The demo has some things “broken”, e.g. the Temperature control dial

Also in “Scripts” it says “Code in 4 languages”. We should add Blockly and Ruby in there too. When that is clicked, only Rules DSL button seems to work. The others don’t seem to be doing anything.

When clicking into Map, Charts or Temperatures button, there’s no “obvious” way to get out of that to get back to the main screen.

This is clearly one of the balls I’ve dropped.

Thank you for going through the demo to find some of the stuff that doesn’t work. We should have a fully functional demo config.

Your listing of the “Code in 4 languages” made me realize that we need to be careful that we don’t open up ways for someone to attack our demo server through the demo app. I wonder if it’s possible to disable executeCommandLine.

The ability to create/save rules/scripts and Things/Channels need to be disabled - with a message popup saying “Disabled for security reasons”. We probably still want to let people go into blockly and play with it, just not save it. Even blockly allows entering arbitrary js code. I don’t know about JS, but in Ruby there are many ways to execute a shell command.

I don’t think JS has that much access to the command line. GraalVM gives a node like environment but not a full node.js and many things like that and making http calls are not supported.

Ruby has ultimate power to do everything: download and install any gem from any source, and execute code. This means it can do anything, from HTTP access, to running DOS attacks against external targets, if the internet is open. So definitely do not let people save their script.

Even JS can be used to do silly things like a forever loop or infinite recursion.

◆ WORK REQUEST 1: What message should the popup show, according to the demo discussion, when someone tries to create or save rules, scripts, Things or Channels?
◆ WORK REQUEST 2: Copy the demo discussion word for word, starting at the words "Ruby has ultimate" and ending after the words "or infinite recursion.".

(Pose landmark coordinates)
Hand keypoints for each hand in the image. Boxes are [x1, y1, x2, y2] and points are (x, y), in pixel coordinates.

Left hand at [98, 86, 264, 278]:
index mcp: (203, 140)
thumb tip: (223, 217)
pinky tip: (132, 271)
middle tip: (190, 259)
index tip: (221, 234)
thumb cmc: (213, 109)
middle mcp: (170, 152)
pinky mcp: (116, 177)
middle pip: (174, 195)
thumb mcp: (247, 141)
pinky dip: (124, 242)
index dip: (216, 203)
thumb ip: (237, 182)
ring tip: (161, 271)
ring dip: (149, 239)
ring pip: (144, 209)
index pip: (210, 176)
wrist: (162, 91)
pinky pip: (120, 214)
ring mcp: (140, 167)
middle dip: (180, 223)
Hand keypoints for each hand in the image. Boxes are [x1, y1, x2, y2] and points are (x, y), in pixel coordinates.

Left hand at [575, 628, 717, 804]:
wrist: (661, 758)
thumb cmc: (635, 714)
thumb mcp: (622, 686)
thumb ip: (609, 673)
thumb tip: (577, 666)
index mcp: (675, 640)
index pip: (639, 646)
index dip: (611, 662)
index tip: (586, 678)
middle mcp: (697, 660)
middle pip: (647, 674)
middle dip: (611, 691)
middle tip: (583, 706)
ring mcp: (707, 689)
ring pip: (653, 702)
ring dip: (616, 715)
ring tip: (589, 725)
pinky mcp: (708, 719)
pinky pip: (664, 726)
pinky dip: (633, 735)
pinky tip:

◆ WRITTEN RESPONSE 1: "Disabled for security reasons"

◆ WRITTEN RESPONSE 2:
Ruby has ultimate power to do everything: download and install any gem from any source, and execute code. This means it can do anything, from HTTP access, to running DOS attacks against external targets, if the internet is open. So definitely do not let people save their script.

Even JS can be used to do silly things like a forever loop or infinite recursion.